Jika kita bandingkan antara Keputusan Menteri Pendidikan Nasional Nomor 232/U/2000 dan Peraturan Presiden Nomor 8 Tahun 2012, tampak bahwa secara umum tidak ada perbedaan yang signifikan. Pada hakikatnya, pendidikan tinggi sarjana diarahkan lebih ke ranah aplikatif, sedangkan pendidikan magister lebih ke arah produksi karya-karya penelitian yang inovatif dan teruji. Selanjutnya pendidkan doktor pada produksi karya-karya kreatif, orisinal, dan teruji.

Bagi pendidikan tinggi hukum, pembedaan ini sebenarnya dapat dikembalikan ke dalam konstelasi disiplin [ilmu] hukum itu sendiri. Dengan memahami kekhasan karakteristik disiplin hukum itu, akan lebih mudah untuk mempertanggungjawabkan penetapan orientasi pembelajaran pendidikan tinggi hukum sekaligus menetapkan visi ilmiah (scientific vision) yang tepat bagi pendidikan tinggi hukum dalam kurun waktu sekarang dan beberapa tahun mendatang.

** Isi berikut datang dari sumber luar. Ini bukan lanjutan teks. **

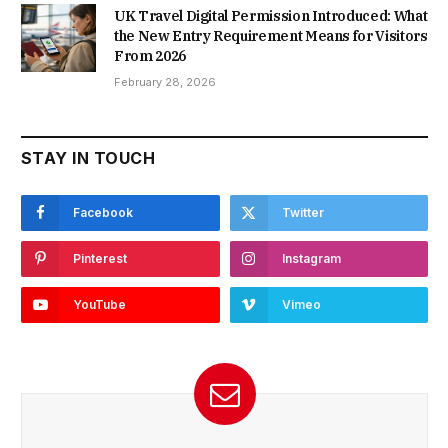
UK Travel Digital Permission Introduced: What
the New Entry Requirement Means for Visitors
From 2026
February 28, 2026
STAY IN TOUCH
Facebook
Twitter
Pinterest
Instagram
YouTube
Vimeo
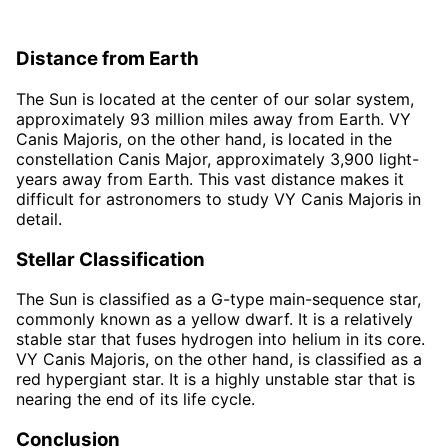
Distance from Earth
The Sun is located at the center of our solar system,
approximately 93 million miles away from Earth. VY
Canis Majoris, on the other hand, is located in the
constellation Canis Major, approximately 3,900 light-
years away from Earth. This vast distance makes it
difficult for astronomers to study VY Canis Majoris in
detail.
Stellar Classification
The Sun is classified as a G-type main-sequence star,
commonly known as a yellow dwarf. It is a relatively
stable star that fuses hydrogen into helium in its core.
VY Canis Majoris, on the other hand, is classified as a
red hypergiant star. It is a highly unstable star that is
nearing the end of its life cycle.
Conclusion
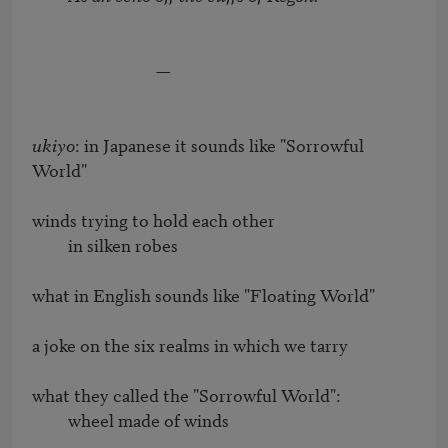
                               —

ukiyo
: in Japanese it sounds like "Sorrowful 
World"

winds trying to hold each other

         in silken robes

what in English sounds like "Floating World"

a joke on the six realms in which we tarry

what they called the "Sorrowful World": 

         wheel made of winds
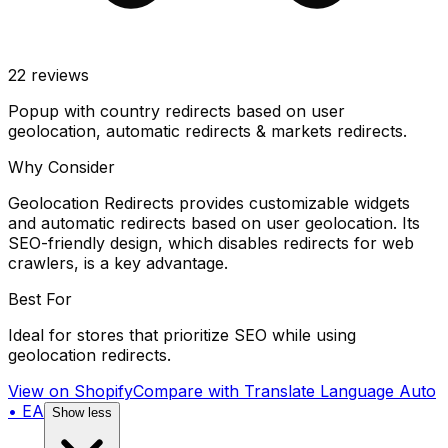
22
reviews
Popup with country redirects based on user
geolocation, automatic redirects & markets redirects.
Why Consider
Geolocation Redirects provides customizable widgets
and automatic redirects based on user geolocation. Its
SEO-friendly design, which disables redirects for web
crawlers, is a key advantage.
Best For
Ideal for stores that prioritize SEO while using
geolocation redirects.
View on Shopify
Compare with
Translate Language Auto
• EA
Show less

Dalam konstelasi ilmu-ilmu pada umumnya, ilmu hukum dapat dikategorikan dalam kelompok ilmu praktis. Sebagaimana layaknya ilmu praktis, ia melayani permasalahan konkret yang diajukan masyarakat. Namun, ilmu praktis dalam konteks ilmu hukum kerap dimaknai sebagai ilmu praktis yang normologis (berhubungan dengan dalil normatif), bukan ilmu praktis yang nomologis (berhubungan dengan dalil faktual-alamiah). Pada tingkat paling hulu terdapat ilmu-ilmu formal seperti logika dan statistika. Ilmu-ilmu formal ini tidak memanfaatkan produknya sendiri, melainkan untuk digunakan oleh ilmu-ilmu empiris dan ilmu-ilmu praktis. Pada tingkat di bawahnya yang lebih hilir terdapat ilmu-ilmu empiris, seperti sosiologi, sejarah, dan bahasa. Pada tingkat paling hilir terdapat ilmu-ilmu praktis, seperti ilmu kedokteran dan ilmu hukum dogmatis.

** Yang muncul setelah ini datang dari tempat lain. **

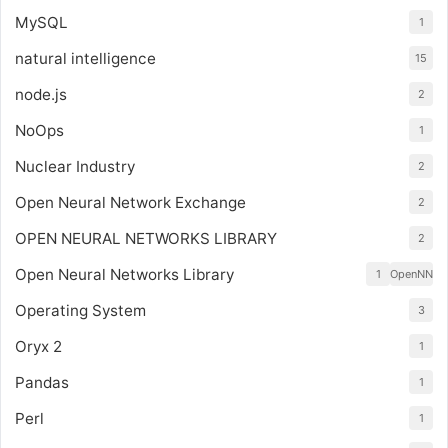
MySQL
1
natural intelligence
15
node.js
2
NoOps
1
Nuclear Industry
2
Open Neural Network Exchange
2
OPEN NEURAL NETWORKS LIBRARY
2
Open Neural Networks Library
1
OpenNN
Operating System
3
Oryx 2
1
Pandas
1
Perl
1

Sebelum menyentuh pembahasan lebih jauh tentang disiplin hukum, perlu diingatkan bahwa George J. Mouly memiliki pendekatan berbeda dalam pembedaan ilmu-ilmu. Menurutnya, ada kelompok ilmu-ilmu teoretis dan ilmu-ilmu empiris, tetapi keduanya tidak ditempatkannya dalam kelas-kelas yang sejajar. Ia memberi tempat lebih tinggi, bahkan paling tinggi, kepada ilmu-ilmu teoretis. Menurutnya, inilah tingkat paling akhir dari ilmu. Mouly melihat, baik ilmu alam maupun ilmu sosial (dalam konteks ini dapat diartikan sama dengan ilmu-ilmu kemanusiaan) mempunyai kesempatan untuk meningkatkan diri menjadi ilmu-ilmu teoretis, tetapi menurutnya, tahap yang maju ini akan lebih mampu dicapai oleh ilmu-ilmu alam.

Peningkatan yang disampaikan Mouly ini sebenarnya lebih mengarah kepada aktivitas internal suatu disiplin [ilmu]. Tingkatan tersebut mengacu kepada derajat abstraksi suatu ilmu, sehingga akhirnya dikenal ada tingkat ilmu positif tertentu dan teori ilmu tertentu. Tingkatan Mouly ini sebenarnya dapat dilanjutkan ke posisi cabang disiplin yang paling tinggi (paling abstrak) yaitu filsafat ilmu yang bersangkutan. Hal ini juga terjadi dalam disiplin hukum, sehingga dalam disiplin hukum pun sebenarnya ada tiga tingkatan (dimulai dari jenjang paling empiris ke jenjang paling abstrak), yaitu:

  1. Ilmu-ilmu hukum. Cabang disiplin hukum yang berobjekkan tatanan hukum nasional dan internasional, terbagi dalam dua perspektif, normatif (internal) dan empirikal (eksternal). Normatif: (a) ilmu hukum dalam arti sempit, yang disebut juga dengan ilmu praktis normologis, ilmu hukum positif, ilmu hukum praktis, atau dogmatik hukum; dan (b) perbandingan hukum (berbeda artinya dengan metode perbandingan hukum). Empiris: (a) sosiologi hukum; (b) sejarah hukum; (c) antropologi hukum; dan (d) psikologi hukum.
  2. Teori ilmu hukum. Cabang disiplin hukum yang berobjekkan tatanan hukum positif sebagai sistem, terbagi dalam: (a) ajaran hukum umum (teori hukum); (b) hubungan hukum dan logika; dan (c) metodologi.
  3. Filsafat hukum. Cabang disiplin hukum yang berobjekkan hukum dalam keumumannya atau sebagai demikian (law as such).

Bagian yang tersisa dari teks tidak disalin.